LG, despite being the third largest OEM in the world, has offered a fairly limited smartphone portfolio in recent years, a factor that resulted in the company reaching less than a three percent share of the total smartphone market in 2010.

However, Nokia’s fall surprised even the most seasoned watchers and is unheard of in this industry. Nokia, the Finnish phone giant, lost 16 percentage points of its smartphone market share, going from a 40 percent share last year to 24 percent in the first quarter of 2010. They shipped 16.74 million smartphones in the June quarter – a 34 percent annual decline – versus Apple’s 20.34 million units – a 134 percent annual increase. Nokia also killed Symbian and is only shipping the well-received but short-lived MeeGo-powered N9 to select markets.
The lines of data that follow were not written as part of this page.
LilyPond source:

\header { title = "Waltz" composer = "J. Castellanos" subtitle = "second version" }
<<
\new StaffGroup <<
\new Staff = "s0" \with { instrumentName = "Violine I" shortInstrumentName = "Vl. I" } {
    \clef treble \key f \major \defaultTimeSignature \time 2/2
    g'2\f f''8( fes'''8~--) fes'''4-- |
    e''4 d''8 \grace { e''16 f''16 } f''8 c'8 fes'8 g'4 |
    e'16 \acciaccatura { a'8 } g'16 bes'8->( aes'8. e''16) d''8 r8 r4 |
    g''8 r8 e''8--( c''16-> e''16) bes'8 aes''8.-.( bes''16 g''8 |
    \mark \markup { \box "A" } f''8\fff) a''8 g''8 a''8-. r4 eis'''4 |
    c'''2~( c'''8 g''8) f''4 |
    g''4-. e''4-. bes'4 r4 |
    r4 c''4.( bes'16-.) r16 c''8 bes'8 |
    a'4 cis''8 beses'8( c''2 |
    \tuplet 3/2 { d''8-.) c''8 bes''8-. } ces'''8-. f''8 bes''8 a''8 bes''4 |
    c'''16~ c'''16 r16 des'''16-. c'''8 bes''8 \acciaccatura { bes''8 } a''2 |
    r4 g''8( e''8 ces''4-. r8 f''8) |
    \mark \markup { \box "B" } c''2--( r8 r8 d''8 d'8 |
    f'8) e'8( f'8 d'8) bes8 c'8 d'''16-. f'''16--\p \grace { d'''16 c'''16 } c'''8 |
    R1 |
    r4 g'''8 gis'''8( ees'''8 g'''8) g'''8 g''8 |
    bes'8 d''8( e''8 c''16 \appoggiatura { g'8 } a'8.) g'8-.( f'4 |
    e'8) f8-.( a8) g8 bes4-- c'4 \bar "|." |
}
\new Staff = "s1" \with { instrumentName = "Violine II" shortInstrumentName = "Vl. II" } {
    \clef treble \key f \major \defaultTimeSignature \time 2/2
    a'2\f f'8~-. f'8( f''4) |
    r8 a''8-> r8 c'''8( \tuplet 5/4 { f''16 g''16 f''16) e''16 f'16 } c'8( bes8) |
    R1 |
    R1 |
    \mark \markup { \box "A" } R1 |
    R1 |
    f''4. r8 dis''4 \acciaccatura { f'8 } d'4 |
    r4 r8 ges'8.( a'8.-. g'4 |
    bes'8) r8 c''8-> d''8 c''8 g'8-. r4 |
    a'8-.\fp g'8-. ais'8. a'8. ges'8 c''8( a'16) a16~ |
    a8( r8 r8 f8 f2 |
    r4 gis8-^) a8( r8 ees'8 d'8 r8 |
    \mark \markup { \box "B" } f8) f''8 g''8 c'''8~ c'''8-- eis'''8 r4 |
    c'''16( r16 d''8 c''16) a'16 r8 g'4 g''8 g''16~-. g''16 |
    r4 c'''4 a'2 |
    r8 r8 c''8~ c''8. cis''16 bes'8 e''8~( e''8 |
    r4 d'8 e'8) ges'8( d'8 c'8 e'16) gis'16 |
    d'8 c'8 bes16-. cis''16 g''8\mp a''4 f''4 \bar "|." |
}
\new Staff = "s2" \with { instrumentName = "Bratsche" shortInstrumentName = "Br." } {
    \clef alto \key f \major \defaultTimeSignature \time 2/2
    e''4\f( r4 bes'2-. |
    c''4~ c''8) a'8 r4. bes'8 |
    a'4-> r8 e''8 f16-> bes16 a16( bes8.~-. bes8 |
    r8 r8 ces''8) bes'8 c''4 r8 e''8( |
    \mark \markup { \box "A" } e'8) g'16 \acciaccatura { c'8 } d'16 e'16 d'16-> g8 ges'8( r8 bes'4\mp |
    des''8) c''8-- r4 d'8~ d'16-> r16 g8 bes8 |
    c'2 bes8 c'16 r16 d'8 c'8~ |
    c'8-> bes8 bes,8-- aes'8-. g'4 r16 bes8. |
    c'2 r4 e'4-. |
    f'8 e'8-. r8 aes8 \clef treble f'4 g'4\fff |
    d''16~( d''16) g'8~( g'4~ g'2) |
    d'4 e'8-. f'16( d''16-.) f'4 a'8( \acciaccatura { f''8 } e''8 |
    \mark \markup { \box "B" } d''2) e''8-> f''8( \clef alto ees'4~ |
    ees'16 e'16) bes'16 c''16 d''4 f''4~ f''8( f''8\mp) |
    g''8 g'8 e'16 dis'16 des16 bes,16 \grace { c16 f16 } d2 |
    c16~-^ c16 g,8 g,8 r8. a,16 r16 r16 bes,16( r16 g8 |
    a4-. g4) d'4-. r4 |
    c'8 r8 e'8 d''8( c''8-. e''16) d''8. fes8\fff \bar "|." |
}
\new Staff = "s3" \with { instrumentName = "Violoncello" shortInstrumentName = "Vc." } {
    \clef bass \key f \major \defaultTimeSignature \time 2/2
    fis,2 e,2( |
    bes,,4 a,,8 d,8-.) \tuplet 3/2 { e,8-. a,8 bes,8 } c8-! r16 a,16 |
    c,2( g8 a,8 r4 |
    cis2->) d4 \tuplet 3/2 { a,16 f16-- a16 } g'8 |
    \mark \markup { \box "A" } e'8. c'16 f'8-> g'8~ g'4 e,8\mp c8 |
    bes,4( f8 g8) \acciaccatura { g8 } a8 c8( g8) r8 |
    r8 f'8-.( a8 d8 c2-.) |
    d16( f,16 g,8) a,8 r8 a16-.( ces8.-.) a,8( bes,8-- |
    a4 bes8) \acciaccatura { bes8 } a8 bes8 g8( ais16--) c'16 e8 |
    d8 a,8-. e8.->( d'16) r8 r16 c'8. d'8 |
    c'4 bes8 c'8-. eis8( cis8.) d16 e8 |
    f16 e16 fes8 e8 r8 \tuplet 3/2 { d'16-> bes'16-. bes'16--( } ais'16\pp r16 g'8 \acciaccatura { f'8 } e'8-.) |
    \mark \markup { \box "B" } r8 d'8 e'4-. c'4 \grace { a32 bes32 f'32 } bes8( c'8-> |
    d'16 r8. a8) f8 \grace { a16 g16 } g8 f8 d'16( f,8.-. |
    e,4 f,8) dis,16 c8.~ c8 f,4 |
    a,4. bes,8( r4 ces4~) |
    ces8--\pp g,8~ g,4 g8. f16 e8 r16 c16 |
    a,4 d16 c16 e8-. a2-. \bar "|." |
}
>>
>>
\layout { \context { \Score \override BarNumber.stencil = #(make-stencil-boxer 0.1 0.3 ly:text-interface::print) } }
Here’s how the analyst described Nokia’s problem:

Clearly one of the key dynamics of the mobile handset competitive environment in recent years has been the inability of many traditional market leaders to recognize and adjust to the growing smartphone tier. The reasons for these failures vary and include everything from poorly designed and manufactured devices, unsatisfactory user interfaces, and portfolios that don’t offer products with a differentiating feature. These lapses have created opportunities for newer entrants to the market, which they have aggressively pursued.

Research In Motion fell from 20 percent to 15 percent in the same period, mind you. IMS sees one billion smartphones by 2016 as average selling prices drop and vendors release more inexpensive handsets. Smartphones then will account for one of every two mobile handsets sold, the research firm concludes.